More than a thousand people attended the clinics on the first day and many more will visit until the mission ends on September 30th. While the multitude of persons who showed up at the clinics proved the mission to be a success, the mission itself proved the state of healthcare in Saint Lucia to be at a very critical juncture. How many of the thousands who visited the clinics, were just lying in wait for something like this mission to arrive at our shores? The people who are hoping that the mission continues in the coming years seem to express little confidence in Saint Lucia’s very own healthcare.

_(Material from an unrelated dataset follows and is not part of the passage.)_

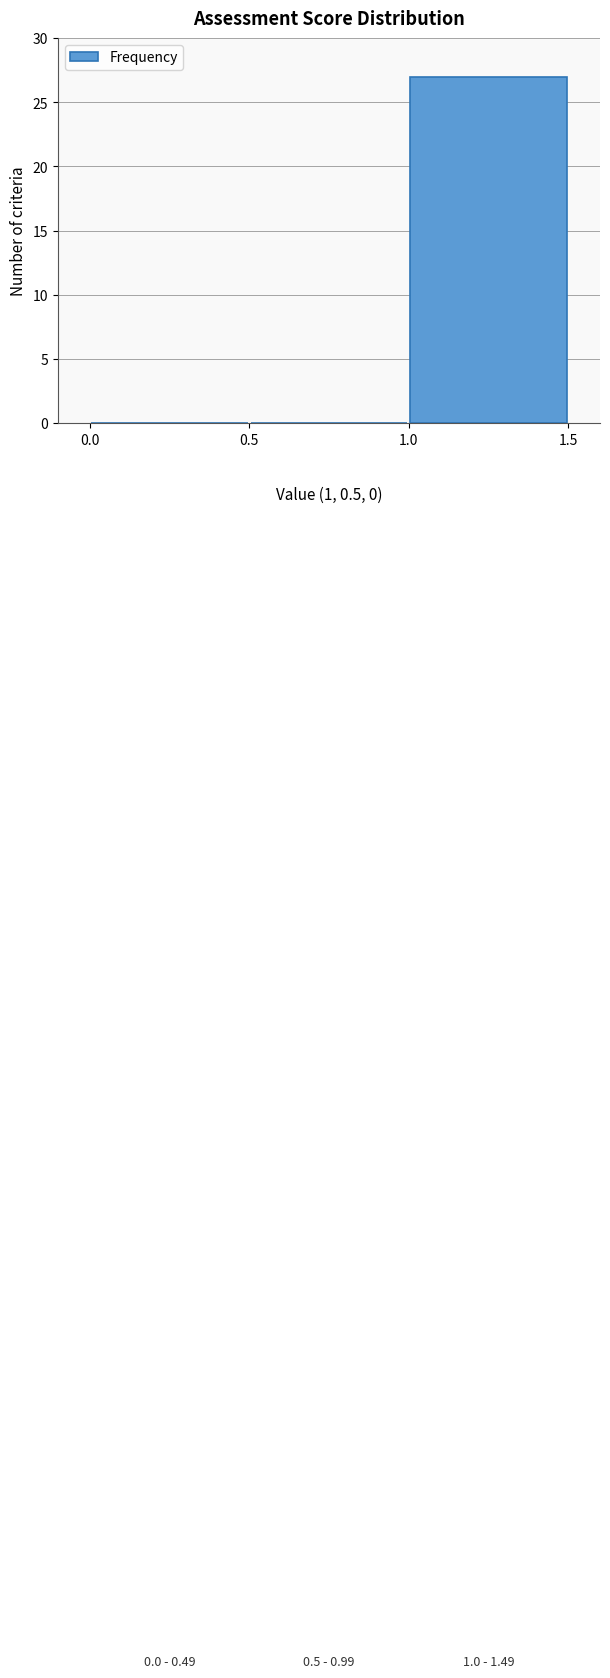

Over which range of the x-axis is the bar tallest?

1.0 to 1.5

Indeed, the state of healthcare in Saint Lucia is a matter of concern, and the list of things warranting immediate attention is vast. In some ways, healthcare in Saint Lucia seems to be at war and perhaps this is why there has been such a significant response to the U.S Navy vessel, particularly by persons in dire need of medical care that they simply cannot afford. It is a wonderful thing that the USNS Comfort has embarked on this humanitarian mission to Saint Lucia, but it also highlights a major need for a shift in how things are done locally in the health arena. There have been notable changes by the government, but we still have some way to go.

Let us hope that the humanitarian mission does not end with the departure of the U.S Naval ship. May our leaders themselves be inspired and moved by the zeal with which Saint Lucians have flung to those clinics for the medical assistance which they, and our country, have been lacking so long. With that being said, let us hope that all our medical institutions will soon be up and running for the goodness of us all.